Что же касается господина Глоагена, то он всецело погрузился в изучение золотой пластинки, завещанной ему полковником Робинзоном. Надпись в середине была действительно халдейским рассказом о потопе или другом подобном стихийном бедствии начала эпохи, во всем безусловно тождественным с рассказом на каменных плитах, найденных в Ниневии и хранящихся в настоящее время в Британском музее. Не только халдейское происхождение этого своеобразного документа было теперь вне сомнения, но астрономические фигуры, изображенные вокруг надписи, были неопровержимо одни и те же, как и фигуры друидского зодиака. Здесь ясно можно было различить «Кабана», «Орла», «Медведя», и шары, окруженные концентрическими кругами, и «треугольник», и «зигзаг».

Увлечение господина Глоагена по случаю сделанных им открытий было так заразительно, что все невольно разделяли его, и даже Поль-Луи перестал отрицать значение археологии. Только один Кхаеджи по-прежнему с недоверием и недоброжелательством поглядывал на эту золотую пластинку, так что господин Глоаген, несмотря на полное доверие, какое он питал к этому преданному и самоотверженному слуге, из предосторожности никогда не разлучался с драгоценной пластинкой даже и ночью.

Впрочем, теперь уже даже тревожная подозрительность Кхаеджи успела до известной степени успокоиться: уже два месяца прошло с тех пор, как наши путешественники покинули Сайгон и Индию; тысячи миль отделяли их теперь от тех мест, и сами они находились на государственном военном судне, окруженные друзьями, так что опасность начинала теперь казаться почти призрачной.

Однажды Чандос, придя к завтраку и садясь за стол, сообщил, что он только что пришел с носовой части судна, вообще очень редко посещаемой пассажирами кормовой части, и там видел несчастного, вполне достойного всякого сожаления человека.

Это был не то негр, не то метис, по-видимому, полуидиот, содержавшийся в тюрьме в кандалах от самого дня выхода «Юноны» с Сайгонского рейда. Через каждые два-три дня его выводили на палубу на какой-нибудь час времени, чтобы дать ему подышать свежим воздухом. Бедняга был до того худ, что на нем были только кожа да кости. Лежать целыми днями на голом полу, с ногами, закованными в кандалы, это далеко не легко… И за какое преступление терпел он эту пытку? Что он такое сделал?
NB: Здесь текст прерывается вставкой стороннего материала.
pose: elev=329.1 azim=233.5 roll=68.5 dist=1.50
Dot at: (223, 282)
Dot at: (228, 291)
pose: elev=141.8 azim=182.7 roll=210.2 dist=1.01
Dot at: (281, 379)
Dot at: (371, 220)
— Это никому неизвестный человек, забравшийся на судно без ведома и разрешения кого бы то ни было, и, согласно уставу, действующему на военных судах, его следовало держать как военнопленного до момента прибытия в главный порт, где судно должно разгружаться и где виновный должен быть предан в руки правосудия.

— И все это громадное путешествие ему придется совершить при таких ужасных условиях? — воскликнул Поль-Луи, которого это возмутило до глубины души.
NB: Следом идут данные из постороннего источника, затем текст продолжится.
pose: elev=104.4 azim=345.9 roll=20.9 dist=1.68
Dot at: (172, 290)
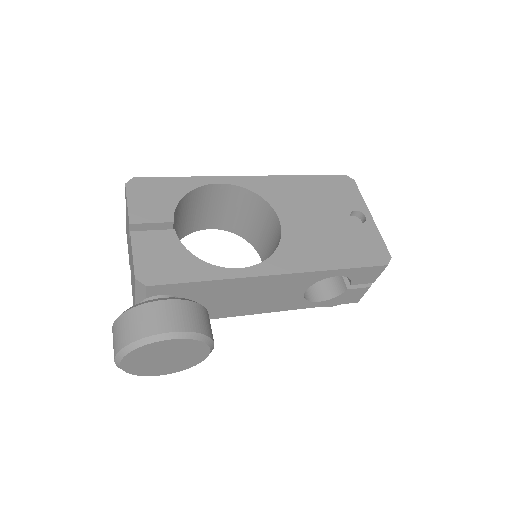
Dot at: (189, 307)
— Без сомнения! — решительным тоном ответил командир со свойственной морякам беспечной жестокостью.

— Но ведь это ужасно! Это бесчеловечно!… Человек, вся вина которого, быть может, состоит только в том, что он по глупости или по незнанию вздумал проехать бесплатно в один из ближайших портов, вдруг, без суда и расспроса, заковывается в кандалы и запирается в трюм на несколько месяцев! Согласитесь, что это постыдно для такой великодушной и гуманной нации, как французская!
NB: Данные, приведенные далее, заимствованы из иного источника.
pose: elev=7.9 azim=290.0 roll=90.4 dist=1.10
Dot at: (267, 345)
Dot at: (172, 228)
— Ага, капитан! — воскликнула в свою очередь мистрис О'Моллой, — и вы, французы, умеете быть беспощадны и жестоки!

Но она была не права — капитан Мокарю был человеком с чрезвычайно добрым сердцем, в высшей степени справедливый и гуманный. Теперь его самого поразила чудовищность такого обращения с несчастным бродягой, и ему самому стало стыдно, что он слепо исполнил требование своего устава и при этом ни разу не подумал о необходимости смягчить до известной степени участь своего пленного.

На военных судах всякий пленный, при котором не стоит часовой, всегда заковывается в кандалы, это — общее правило, но дело в том, что провести в этих условиях день-другой или же несколько месяцев громадная разница — и это до сего момента и не приходило в голову командира, привыкшего поминутно применять это столь обычное наказание.